Start of Data under study

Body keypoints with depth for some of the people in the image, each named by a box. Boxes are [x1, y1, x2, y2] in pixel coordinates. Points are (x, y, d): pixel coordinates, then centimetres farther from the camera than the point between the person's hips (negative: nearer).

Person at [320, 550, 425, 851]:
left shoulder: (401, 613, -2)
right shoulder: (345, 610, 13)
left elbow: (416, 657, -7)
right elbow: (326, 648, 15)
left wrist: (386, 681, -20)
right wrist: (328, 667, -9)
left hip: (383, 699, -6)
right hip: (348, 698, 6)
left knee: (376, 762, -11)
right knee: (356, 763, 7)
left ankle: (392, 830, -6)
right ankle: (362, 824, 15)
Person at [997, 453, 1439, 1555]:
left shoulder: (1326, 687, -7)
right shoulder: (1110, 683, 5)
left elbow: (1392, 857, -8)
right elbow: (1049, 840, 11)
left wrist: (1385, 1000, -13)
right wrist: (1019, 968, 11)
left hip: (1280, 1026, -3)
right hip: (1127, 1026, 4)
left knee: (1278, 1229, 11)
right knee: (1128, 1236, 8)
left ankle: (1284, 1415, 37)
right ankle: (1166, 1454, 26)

End of Data under study
Start of Data under study

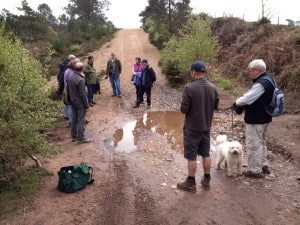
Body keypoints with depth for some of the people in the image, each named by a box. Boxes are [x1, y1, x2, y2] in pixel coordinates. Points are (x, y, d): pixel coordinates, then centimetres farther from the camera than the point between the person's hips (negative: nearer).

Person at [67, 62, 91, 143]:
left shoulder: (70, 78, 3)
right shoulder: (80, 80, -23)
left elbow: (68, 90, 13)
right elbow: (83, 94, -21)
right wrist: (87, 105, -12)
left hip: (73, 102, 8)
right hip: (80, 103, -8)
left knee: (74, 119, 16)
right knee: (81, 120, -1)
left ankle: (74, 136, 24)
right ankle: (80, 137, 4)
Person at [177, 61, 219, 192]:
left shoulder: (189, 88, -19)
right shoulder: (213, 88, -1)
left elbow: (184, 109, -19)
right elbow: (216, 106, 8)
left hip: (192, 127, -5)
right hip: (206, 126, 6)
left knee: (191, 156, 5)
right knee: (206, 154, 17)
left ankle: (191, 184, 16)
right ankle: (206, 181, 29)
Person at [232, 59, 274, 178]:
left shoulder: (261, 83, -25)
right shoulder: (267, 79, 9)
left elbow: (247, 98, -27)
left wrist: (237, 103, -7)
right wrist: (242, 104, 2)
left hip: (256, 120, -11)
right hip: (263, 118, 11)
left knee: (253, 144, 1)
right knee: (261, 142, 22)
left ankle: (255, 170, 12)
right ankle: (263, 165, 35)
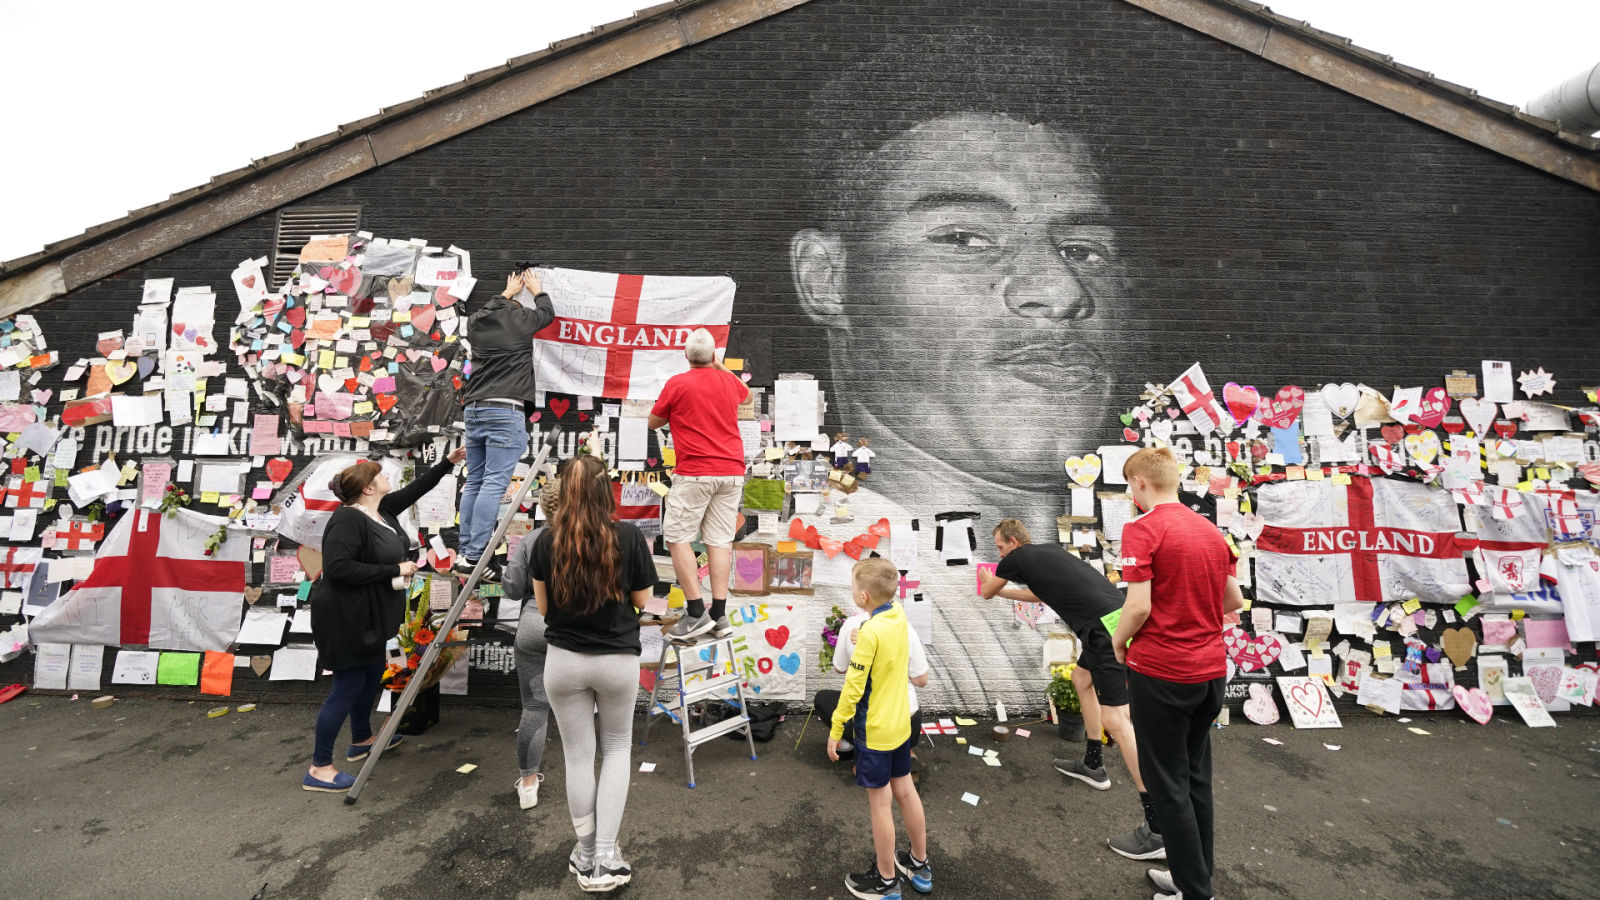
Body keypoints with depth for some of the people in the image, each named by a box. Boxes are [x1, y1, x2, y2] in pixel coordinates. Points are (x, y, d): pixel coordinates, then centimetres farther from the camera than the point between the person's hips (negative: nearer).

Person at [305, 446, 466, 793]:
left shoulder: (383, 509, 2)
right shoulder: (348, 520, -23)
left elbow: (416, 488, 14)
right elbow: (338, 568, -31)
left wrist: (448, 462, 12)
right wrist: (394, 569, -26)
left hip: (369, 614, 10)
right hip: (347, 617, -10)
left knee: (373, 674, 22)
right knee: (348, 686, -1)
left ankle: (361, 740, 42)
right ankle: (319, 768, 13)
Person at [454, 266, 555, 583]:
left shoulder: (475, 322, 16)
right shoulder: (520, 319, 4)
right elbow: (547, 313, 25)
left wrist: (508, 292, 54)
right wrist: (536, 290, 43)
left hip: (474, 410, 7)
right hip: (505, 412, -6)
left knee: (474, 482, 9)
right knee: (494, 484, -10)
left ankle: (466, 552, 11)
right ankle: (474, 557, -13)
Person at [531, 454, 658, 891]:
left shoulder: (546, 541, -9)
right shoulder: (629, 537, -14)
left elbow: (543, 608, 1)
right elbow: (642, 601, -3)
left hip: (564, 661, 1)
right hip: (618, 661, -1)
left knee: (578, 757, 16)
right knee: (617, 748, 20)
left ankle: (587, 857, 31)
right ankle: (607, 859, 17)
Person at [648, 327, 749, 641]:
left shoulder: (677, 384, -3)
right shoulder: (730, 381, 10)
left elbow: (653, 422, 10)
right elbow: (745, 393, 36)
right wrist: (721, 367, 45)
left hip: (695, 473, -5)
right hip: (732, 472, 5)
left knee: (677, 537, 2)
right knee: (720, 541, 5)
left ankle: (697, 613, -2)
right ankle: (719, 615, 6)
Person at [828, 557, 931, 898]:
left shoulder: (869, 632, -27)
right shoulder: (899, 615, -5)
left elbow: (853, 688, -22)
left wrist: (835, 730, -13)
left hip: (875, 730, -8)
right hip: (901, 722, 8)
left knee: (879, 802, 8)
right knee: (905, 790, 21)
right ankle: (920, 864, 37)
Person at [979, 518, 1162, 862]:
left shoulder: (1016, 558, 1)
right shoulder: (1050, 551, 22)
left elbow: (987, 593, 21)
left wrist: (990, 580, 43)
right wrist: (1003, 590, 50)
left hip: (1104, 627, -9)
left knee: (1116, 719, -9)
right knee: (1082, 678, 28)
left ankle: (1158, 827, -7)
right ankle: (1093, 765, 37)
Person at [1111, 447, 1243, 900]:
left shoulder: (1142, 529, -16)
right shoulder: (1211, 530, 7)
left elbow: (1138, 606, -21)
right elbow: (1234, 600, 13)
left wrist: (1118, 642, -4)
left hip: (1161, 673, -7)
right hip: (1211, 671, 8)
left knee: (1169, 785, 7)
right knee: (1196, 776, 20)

End of Data under study

# Required work
Rewrite the records starting at the line "right ankle: (474, 557, -13)" and ending at the line "right wrist: (1003, 590, 50)", with "Person at" swapped for "Subject at" and nothing else changed. Give only those lines.

# Answer for this exercise
right ankle: (474, 557, -13)
Subject at [531, 454, 658, 891]:
left shoulder: (546, 541, -9)
right shoulder: (629, 537, -14)
left elbow: (543, 608, 1)
right elbow: (642, 601, -3)
left hip: (564, 661, 1)
right hip: (618, 661, -1)
left knee: (578, 757, 16)
right knee: (617, 748, 20)
left ankle: (587, 857, 31)
right ankle: (607, 859, 17)
Subject at [648, 327, 749, 641]:
left shoulder: (677, 384, -3)
right shoulder: (730, 381, 10)
left elbow: (653, 422, 10)
right elbow: (745, 393, 36)
right wrist: (721, 367, 45)
left hip: (695, 473, -5)
right hip: (732, 472, 5)
left knee: (677, 537, 2)
right knee: (720, 541, 5)
left ankle: (697, 613, -2)
right ankle: (719, 615, 6)
Subject at [828, 557, 931, 898]:
left shoulder: (869, 632, -27)
right shoulder: (899, 615, -5)
left elbow: (853, 688, -22)
left wrist: (835, 730, -13)
left hip: (875, 730, -8)
right hip: (901, 722, 8)
left knee: (879, 802, 8)
right knee: (905, 790, 21)
right ankle: (920, 864, 37)
Subject at [979, 518, 1162, 862]:
left shoulder: (1016, 558, 1)
right shoulder: (1050, 551, 22)
left elbow: (987, 593, 21)
left wrist: (990, 580, 43)
right wrist: (1003, 590, 50)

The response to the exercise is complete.